At the end of the Underground Railroad- Part Two

Today we visited the Uncle Tom’s Cabin Historic Site and Museum in Dresden, Ontario​. It is on the 200 acres of land purchased in 1841 to establish the British American Institute, a trade school where Black refugees could learn trades and start a new life of independence. The school had a grist mill, a saw mill, brick yard, iron works and rope factory.

These black walnut chairs are examples of work done by students st the Institute, where caning and chair making were taught.
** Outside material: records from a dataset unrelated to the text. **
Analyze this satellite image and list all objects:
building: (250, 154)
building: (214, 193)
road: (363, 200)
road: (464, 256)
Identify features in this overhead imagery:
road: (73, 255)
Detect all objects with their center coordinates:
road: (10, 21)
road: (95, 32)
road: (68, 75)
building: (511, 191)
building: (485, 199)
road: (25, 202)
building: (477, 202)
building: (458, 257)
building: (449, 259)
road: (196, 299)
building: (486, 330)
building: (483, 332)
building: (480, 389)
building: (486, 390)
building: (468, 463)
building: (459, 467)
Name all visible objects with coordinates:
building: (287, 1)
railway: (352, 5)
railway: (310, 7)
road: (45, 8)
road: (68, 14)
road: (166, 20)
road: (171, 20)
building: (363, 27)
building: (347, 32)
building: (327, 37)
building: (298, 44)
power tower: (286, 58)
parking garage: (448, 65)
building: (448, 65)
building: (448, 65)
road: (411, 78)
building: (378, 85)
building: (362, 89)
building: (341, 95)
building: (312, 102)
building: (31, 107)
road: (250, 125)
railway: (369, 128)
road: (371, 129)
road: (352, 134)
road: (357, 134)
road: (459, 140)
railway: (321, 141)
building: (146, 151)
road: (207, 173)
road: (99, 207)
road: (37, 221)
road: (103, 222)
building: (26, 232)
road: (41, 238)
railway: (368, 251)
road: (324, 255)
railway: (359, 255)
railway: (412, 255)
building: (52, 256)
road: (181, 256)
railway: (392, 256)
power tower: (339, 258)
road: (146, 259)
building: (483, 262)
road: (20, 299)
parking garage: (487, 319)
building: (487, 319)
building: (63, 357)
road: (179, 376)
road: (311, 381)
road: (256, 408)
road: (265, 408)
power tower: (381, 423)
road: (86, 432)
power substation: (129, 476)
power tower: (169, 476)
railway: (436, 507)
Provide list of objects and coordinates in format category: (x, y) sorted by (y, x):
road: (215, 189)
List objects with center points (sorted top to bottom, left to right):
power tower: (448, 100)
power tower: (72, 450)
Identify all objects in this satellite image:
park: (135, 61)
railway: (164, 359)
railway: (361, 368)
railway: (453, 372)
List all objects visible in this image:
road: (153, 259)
The settlement that grew up around the school was called Dawn, At least 500 Black freedom seekers made their home at Dawn. One of the Institute’s founders was Josiah Henson, an enslaved freedom seeker from Maryland who was a Methodist preacher, community leader, farmer, author and leading abolitionist. He was recognized internationally for his contribution to the abolition movement.

Reverend Josiah Henson

Henson’s vision for the Institute was “every tree which was felled, every bushel of corn we raised, would be for ourselves, in other words [we] could secure all the profits of our own labour.”

You can read Henson’s autobiography, The Life of Josiah Henson: Formerly a Slave first published in 1849.

Harriet Beecher Stowe’s book, ​Uncle Tom’s Cabin​ ‘s title character is based on the life of Josiah Henson. Henson capitalized on this fact his whole life to bring recognition and funding for the British American Institute. We learned that the derogatory Uncle Tom stereotype comes from the minstrel shows after the book was published, not the character in the book itself.

The Josiah Henson Interpretive Centre​, located on the site, houses a collection of 19th-century artifacts and rare books pertinent to the abolitionist era, as well as displays highlighting Reverend Josiah Henson’s life.

Josiah Henson’s House
Steve Cook, museum Site Manager gave us a tour and was most informative. It is interesting to note that Steve is a fifth generation descendent of one of the original Dawn settlers.